> _Problem description_: Whenever a line in the material below contains "качества", copy that line.

++++++++++++++++++++

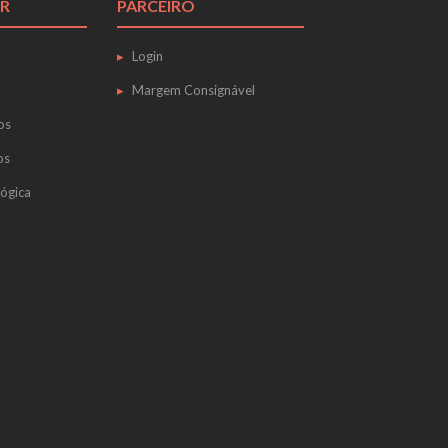
R
PARCEIRO
Login
Margem Consignável
os
os
ógica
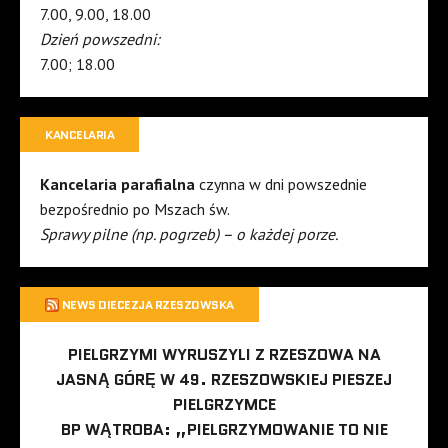
7.00, 9.00, 18.00
Dzień powszedni:
7.00; 18.00
KANCELARIA
Kancelaria parafialna
czynna w dni powszednie
bezpośrednio po Mszach św.
Sprawy pilne (np. pogrzeb) – o każdej porze.
NEWS DIECEZJA RZESZOWSKA
PIELGRZYMI WYRUSZYLI Z RZESZOWA NA
JASNĄ GÓRĘ W 49. RZESZOWSKIEJ PIESZEJ
PIELGRZYMCE
BP WĄTROBA: „PIELGRZYMOWANIE TO NIE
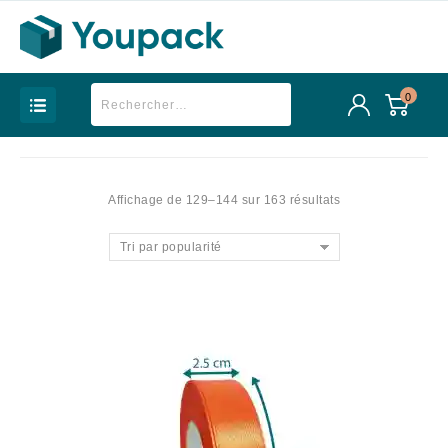
0
Affichage de 129–144 sur 163 résultats
Tri par popularité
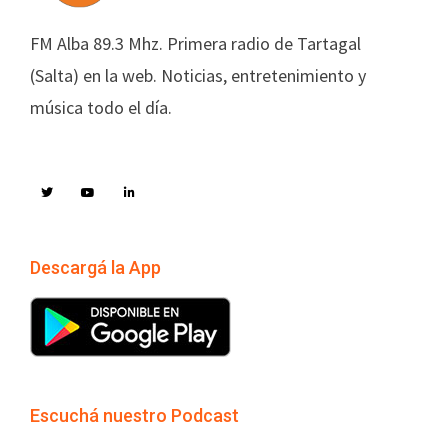
FM Alba 89.3 Mhz. Primera radio de Tartagal
(Salta) en la web. Noticias, entretenimiento y
música todo el día.
Descargá la App
Escuchá nuestro Podcast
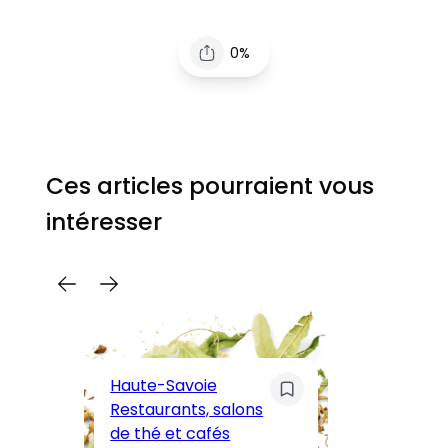
0%
Ces articles pourraient vous
intéresser
C
Pa
Haute-Savoie
ar
Restaurants, salons
M
de thé et cafés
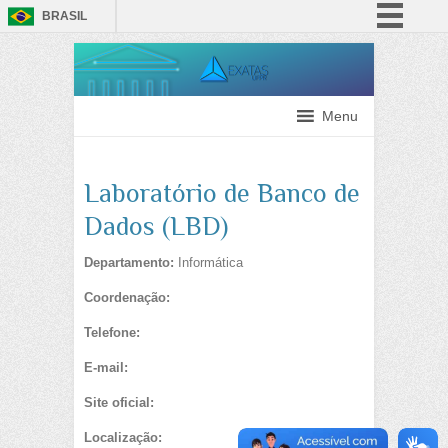
BRASIL
Simplifique!
Comunica BR
Participe
Menu
Acesso à informação
Legislação
Laboratório de Banco de
Canais
Dados (LBD)
Departamento:
Informática
Coordenação:
Telefone:
E-mail:
Site oficial:
Localização:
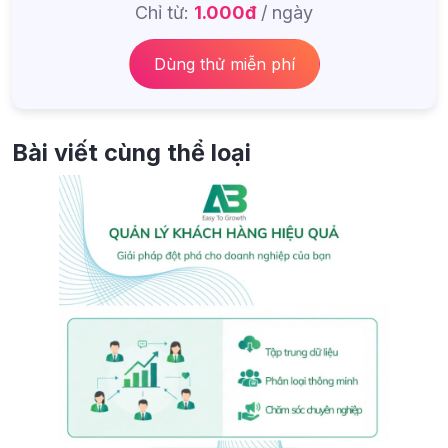
Chỉ từ:
1.000đ
/ ngày
Dùng thử miễn phí
Bài viết cùng thể loại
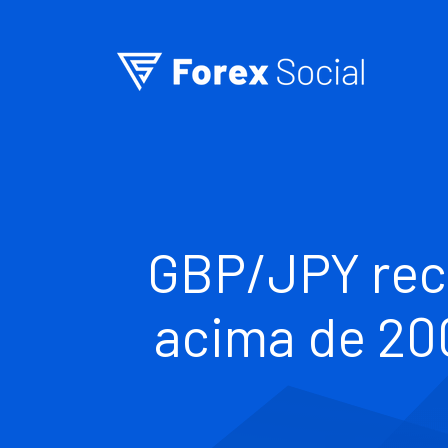
Ir para o conteúdo
GBP/JPY rec
acima de 200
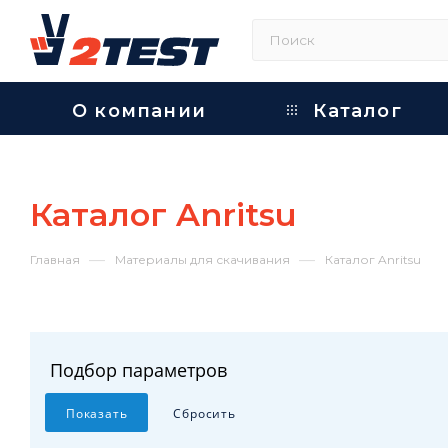
О компании
Каталог
Каталог Anritsu
—
—
Главная
Материалы для скачивания
Каталог Anritsu
Подбор параметров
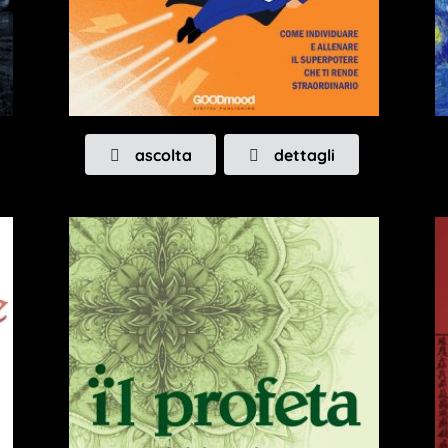
ascolta
dettagli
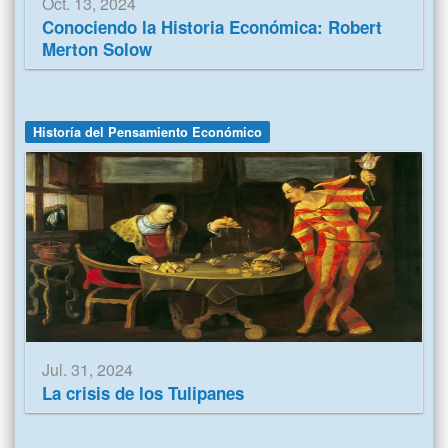
Oct. 13, 2024
Conociendo la Historia Económica: Robert
Merton Solow
Historía del Pensamiento Económico
Jul. 31, 2024
La crisis de los Tulipanes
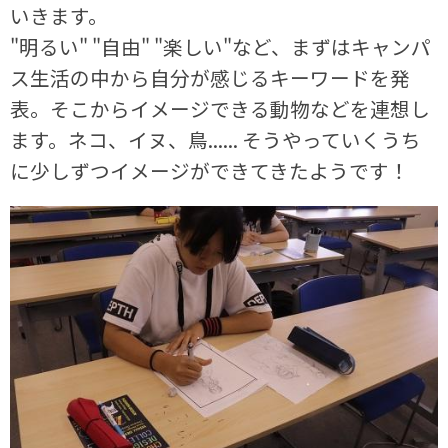
いきます。
"明るい" "自由" "楽しい"など、まずはキャンパ
ス生活の中から自分が感じるキーワードを発
表。そこからイメージできる動物などを連想し
ます。ネコ、イヌ、鳥...... そうやっていくうち
に少しずつイメージができてきたようです！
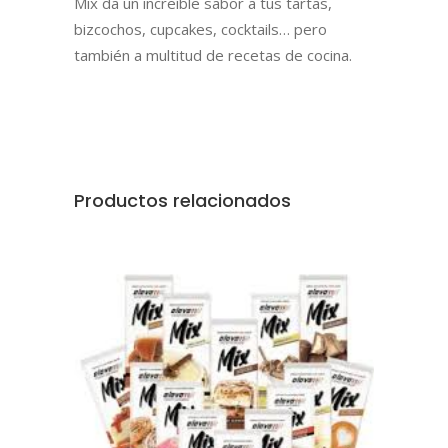
Mix da un increíble sabor a tus tartas,
bizcochos, cupcakes, cocktails… pero
también a multitud de recetas de cocina.
Productos relacionados
AÑADIR AL CARRITO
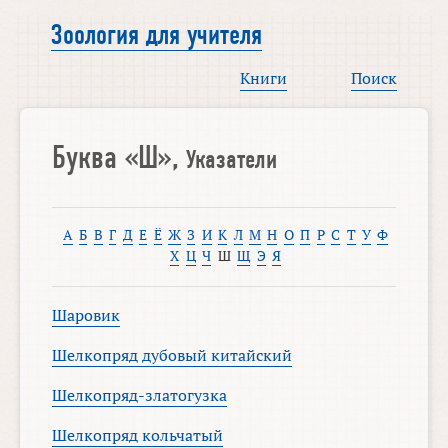
Зоология для учителя
Книги
Поиск
Буква «Ш»,
Указатели
А
Б
В
Г
Д
Е
Ё
Ж
З
И
К
Л
М
Н
О
П
Р
С
Т
У
Ф
Х
Ц
Ч
Ш
Щ
Э
Я
Шаровик
Шелкопряд дубовый китайский
Шелкопряд-златогузка
Шелкопряд кольчатый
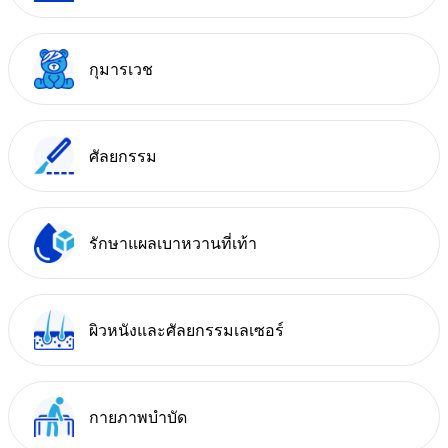
กุมารเวช
ศัลยกรรม
รักษาแผลเบาหวานที่เท้า
ผิวหนังและศัลยกรรมเลเซอร์
กายภาพบำบัด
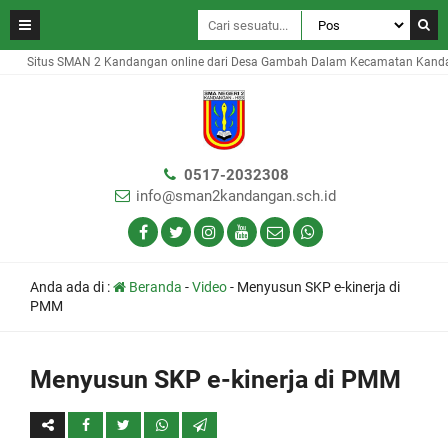
Situs SMAN 2 Kandangan online dari Desa Gambah Dalam Kecamatan Kandanga
0517-2032308
info@sman2kandangan.sch.id
Anda ada di :
Beranda
-
Video
-
Menyusun SKP e-kinerja di
PMM
Menyusun SKP e-kinerja di PMM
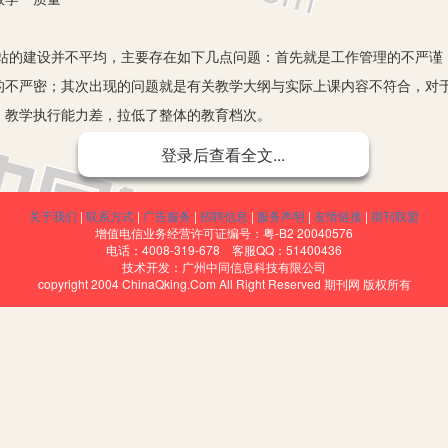
站的建设并不平均，主要存在如下几点问题：首先就是工作管理的不严谨
的不严密；其次出现的问题就是有关教学大纲与实际上课内容不符合，对
、教学执行能力差，拉低了整体的教育档次。
提出了“形成全民学习、终身学习的学习型社会”的要求，时刻提醒我们以
登录后查看全文...
次、多角度地进行社会学习，构建一个和谐的学习环境。对于函授教育，
的人才。
关于我们
|
联系方式
|
广告服务
|
招聘信息
|
服务声明
|
友情链接
|
期刊联盟
恒主题
增值电信业务经营许可证编号：粤-B2 20040576
电话：4008-319-678 客服QQ：51400436
。
技术开发：广州中同信息科技有限公司
copyright 2004 ChinaQking.Com All Right Reserved 期刊网 版权所有
三个方面来进行讨论：
的涵义与多方面因素都存在联系，如时间、人物、地点等等。就受教育的
可以作为自身特色。而对于素质的提高则有更进一步的要求，不仅对教学
函授教育与其并不十分相同，因此二者并不能相提并论。对于成人的教育
则主要依照有一定工作经验、经过学习之后对实际生活中的工作所做出的贡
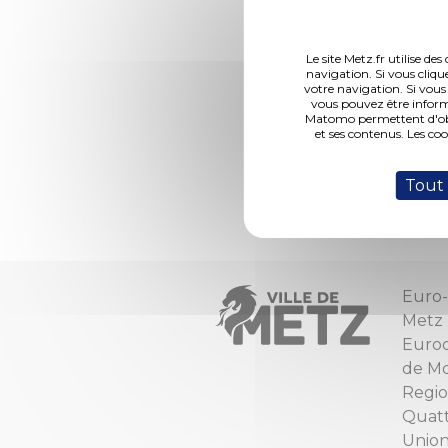
jusqu’à 30 ans pour
civique dès octobre
Le site Metz.fr utilise d
navigation. Si vous cliqu
Comment c
votre navigation. Si vous
vous pouvez être inform
Matomo permettent d'obte
et ses contenus. Les co
Aucune condition d
se rendre sur
www.u
contacter l'associat
Tout
Euro-
Metz
Euro
de Mo
Regio
Quat
Unio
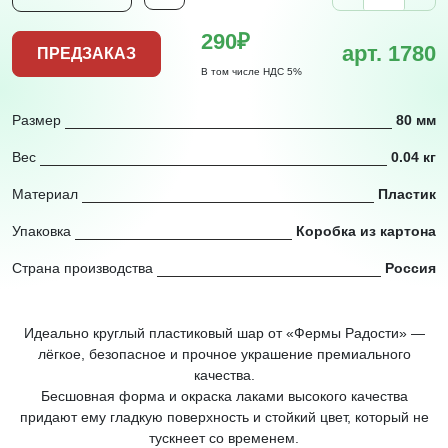
290₽
арт. 1780
ПРЕДЗАКАЗ
В том числе НДС 5%
Размер
80 мм
Вес
0.04 кг
Материал
Пластик
Упаковка
Коробка из картона
Страна производства
Россия
Идеально круглый пластиковый шар от «Фермы Радости» —
лёгкое, безопасное и прочное украшение премиального
качества.
Бесшовная форма и окраска лаками высокого качества
придают ему гладкую поверхность и стойкий цвет, который не
тускнеет со временем.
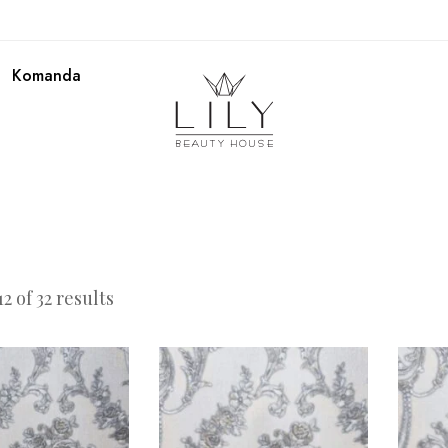
Komanda
2 of 32 results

++++++++++++++++++++

> _Expected answer_:
качества.
Бесшовная форма и окраска лаками высокого качества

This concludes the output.